--- Work required ---
Copy verbatim the lines of the records from the one containing "Salud Mental y Tecnología" through the last line of the records, both ends included.

--- Listed records ---
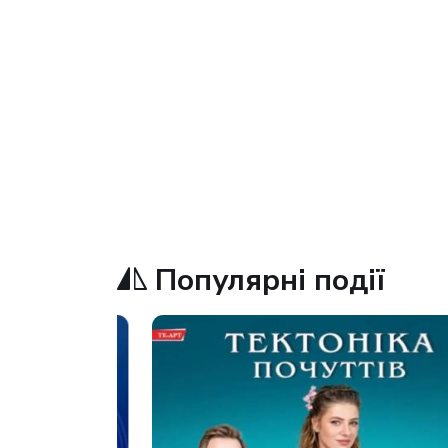
Популярні події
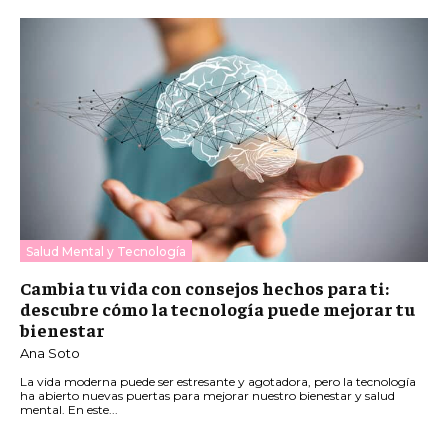
Salud Mental y Tecnología
Cambia tu vida con consejos hechos para ti:
descubre cómo la tecnología puede mejorar tu
bienestar
Ana Soto
La vida moderna puede ser estresante y agotadora, pero la tecnología
ha abierto nuevas puertas para mejorar nuestro bienestar y salud
mental. En este...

--- Answer to this exercise ---
Salud Mental y Tecnología
Cambia tu vida con consejos hechos para ti:
descubre cómo la tecnología puede mejorar tu
bienestar
Ana Soto
La vida moderna puede ser estresante y agotadora, pero la tecnología
ha abierto nuevas puertas para mejorar nuestro bienestar y salud
mental. En este...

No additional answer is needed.